This is a letter
A letter for Sarah
I said this is a letter, yeah
A letter for Sarah
In my head that sounds like a pop punk song. Pop punk. Your Green Day or Angels and Airwaves. No Ramones or Sex Pistols here, nosiree.
Pop Punk is what you call your father if he has a lot of piercings and a devil-may-care attitude.
“Pop punk” is the sound your tires make when you hit a pothole and they blow out. PopPUNK, fast like that.
I could keep going forever. Except that I can’t think of any more. And I’m probably not immortal. But were it not for those limitations rest assured I would spiral into eternity on an ever-cresting wave of mediocre musical genre jokes.
Want to know a cool word? “Defenestrate.” Say it. “Defenestrate.” Know what it means?
(Play the Jeopardy theme song here in the event that you desire time to guess.)
“To throw (a person or thing) out of a window.” I love how the dictionary puts “person or thing” in parentheses like that, like it really doesn’t matter which it is. Matters to the person going out the window I bet. “Curse that implicitly diminishing parenthetical housed within the context of the dictionary definition of the word that is used to describe the action that has just been taken against me mere moments ago!” they would shout on the way down. Look, it’s a long fall.
Did you know there’s also a word to describe the act of being thrown out of a window and miraculously surviving the would-be lethal fall through some random chance or fortuitous circumstance? It’s true. That word is “fortunate."
Eh, I thought that would be funnier. But damn the torpedoes, it’s staying in.
The topic in question is: what have I been doing lately? Not too much. I graduated from Columbia College at the end of 2009 and moved back home with parents to save up money so I could subsequently move to Los Angeles, home of the film industry and small rodents on pogo sticks. Who put said rodents on said pogo sticks? What was their aim? Whither doth they wander and what do they bring with them? The rodents, I mean. The rodents are the subject of that latter question. I suspect the answer is disease.

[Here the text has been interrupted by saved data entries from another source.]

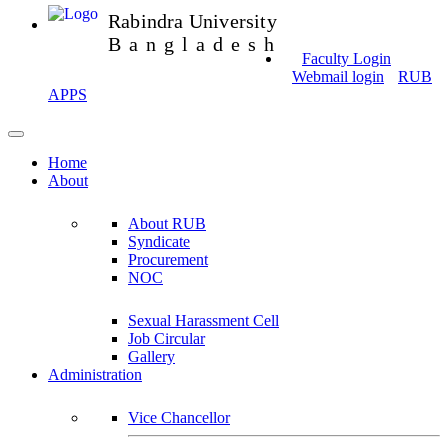
Rabindra University
Bangladesh
Faculty Login
Webmail login
RUB
APPS
Home
About
About RUB
Syndicate
Procurement
NOC
Sexual Harassment Cell
Job Circular
Gallery
Administration
Vice Chancellor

Speaking of rodents I’ve been hearing reports lately of wrathful squirrels wreaking vengeance upon the human race. Supposedly a group of them in Russia or somewhere ganged up on a dog, killed it, and partially ate it before being chased away. Reminds me of the opening line to a story I never bothered to continue:
“I think that squirrels are coming back from the dead and feasting on the flesh of the living,” said Jimmy.
“Aw, nuts,” said Mike.
I too have felt squirrely retribution in mine own time. Once when I was a kid I was chasing a squirrel across the front yard and it scattered up a tree and a moment later an acorn fell on my head. Conk. Then the Skipper slapped me with his hat and the Professor made a radio out of coconuts. The first part of the story is true.
When I was living in Chicago there was a homeless man in front of one of the campus buildings who spoke in a Cockney accent (possibly affected, nobody really knew for sure) and because of this was called Shakespeare by the faculty and student body. He was something of a local legend, having occupied the area for God only knows how long and never breaking character, if a character it was. I don’t recall him ever asking for change. Maybe he wasn’t really a homeless man but a Columbia art student who became so enmeshed in his performance-art senior thesis project that he just never came out of it. Or he had the world’s strictest acting teacher. “I won’t pass you in this course until you make me believe in the truth of the character, son.” Twenty years later and he’s still at it.
There was also a street preacher on State, by the Marshall Field’s, with a microphone and amplification technology that rivaled the average fast food drive-thru for all its clarity and electronic distinctness. Once his words were filtered through that aluminum foil speaker it became a garbled code so thoroughly undecipherable a Navajo Windtalker couldn’t break it. These are the characters that give a city personality.